Dataset entries

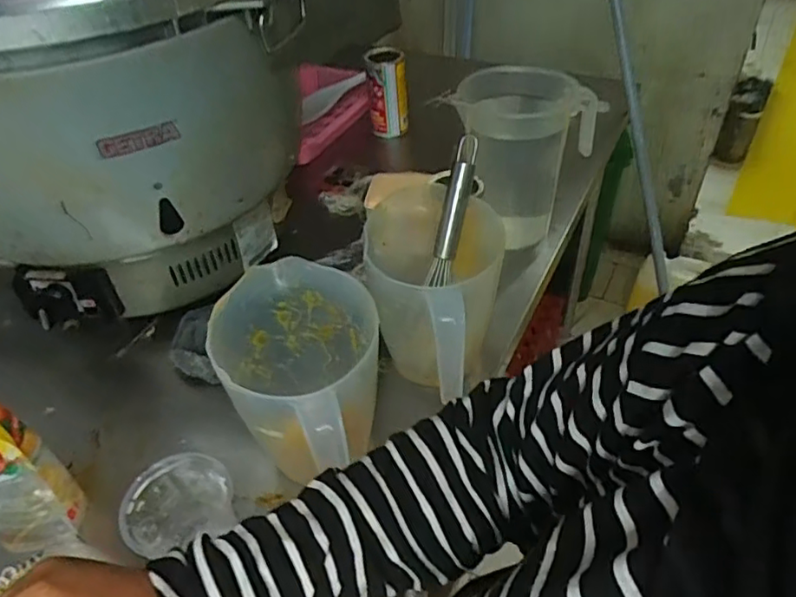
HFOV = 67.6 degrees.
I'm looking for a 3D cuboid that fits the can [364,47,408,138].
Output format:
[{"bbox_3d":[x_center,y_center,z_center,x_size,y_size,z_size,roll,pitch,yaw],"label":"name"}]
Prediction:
[{"bbox_3d":[-0.018,-0.359,1.050,0.066,0.144,0.073,-4,43,1],"label":"can"}]

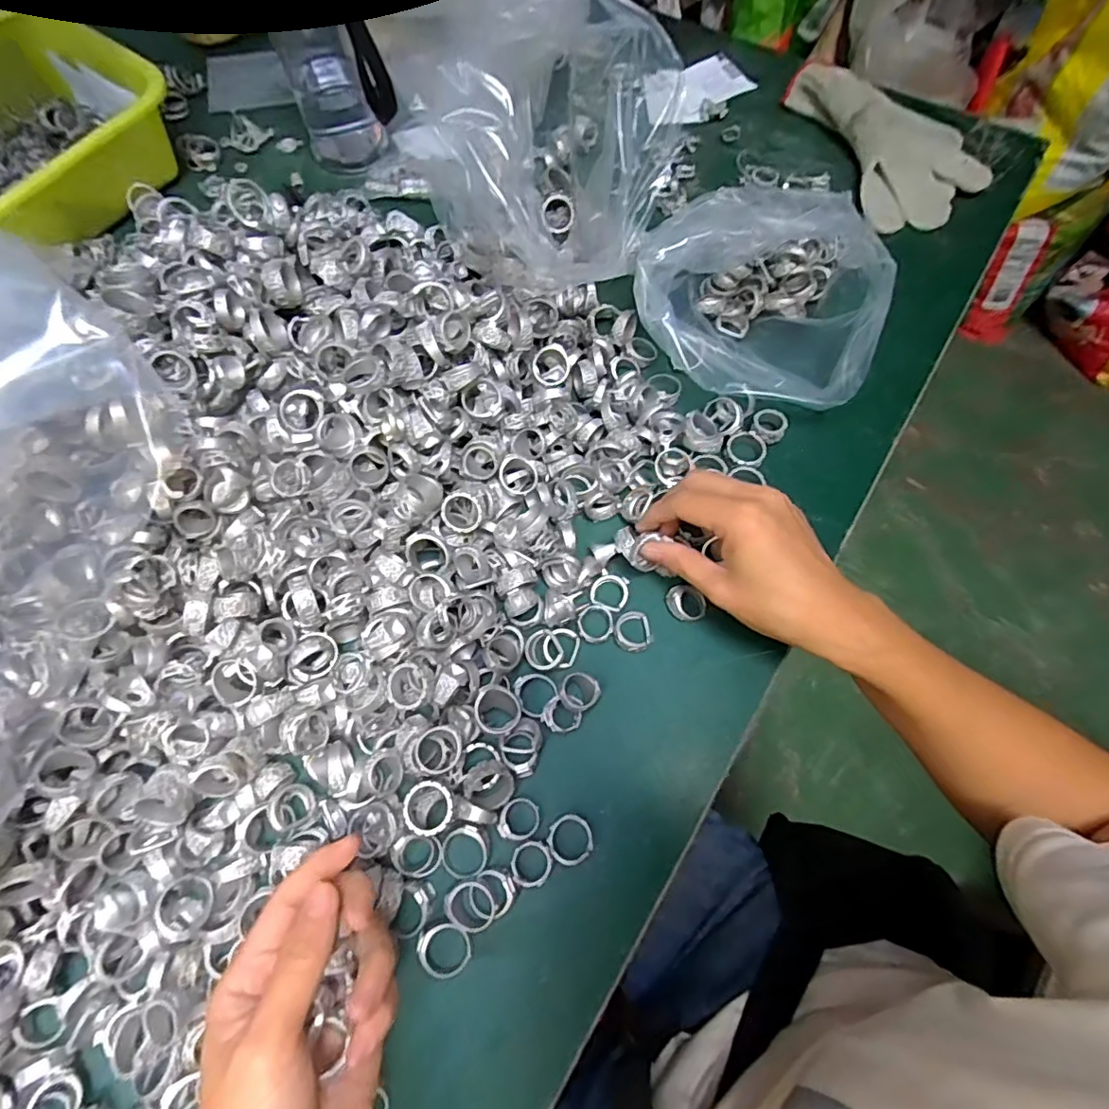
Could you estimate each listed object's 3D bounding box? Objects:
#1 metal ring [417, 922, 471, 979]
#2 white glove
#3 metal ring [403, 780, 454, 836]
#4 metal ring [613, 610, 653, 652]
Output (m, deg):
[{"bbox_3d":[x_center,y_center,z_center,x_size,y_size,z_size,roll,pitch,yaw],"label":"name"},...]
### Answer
[{"bbox_3d":[-0.055,0.202,0.292,0.025,0.006,0.025,7,70,-20],"label":"metal ring"},{"bbox_3d":[0.300,-0.362,0.499,0.123,0.027,0.188,-15,71,-6],"label":"white glove"},{"bbox_3d":[-0.066,0.133,0.302,0.026,0.009,0.026,0,66,1],"label":"metal ring"},{"bbox_3d":[0.049,0.047,0.352,0.023,0.009,0.024,0,70,-1],"label":"metal ring"}]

§ Activity:
Print the line with "#4 metal ring [613, 610, 653, 652]" and every line after it in the entries above, exactly as written. Leave out all other lines.

§ Answer for this exercise:
#4 metal ring [613, 610, 653, 652]
Output (m, deg):
[{"bbox_3d":[x_center,y_center,z_center,x_size,y_size,z_size,roll,pitch,yaw],"label":"name"},...]
### Answer
[{"bbox_3d":[-0.055,0.202,0.292,0.025,0.006,0.025,7,70,-20],"label":"metal ring"},{"bbox_3d":[0.300,-0.362,0.499,0.123,0.027,0.188,-15,71,-6],"label":"white glove"},{"bbox_3d":[-0.066,0.133,0.302,0.026,0.009,0.026,0,66,1],"label":"metal ring"},{"bbox_3d":[0.049,0.047,0.352,0.023,0.009,0.024,0,70,-1],"label":"metal ring"}]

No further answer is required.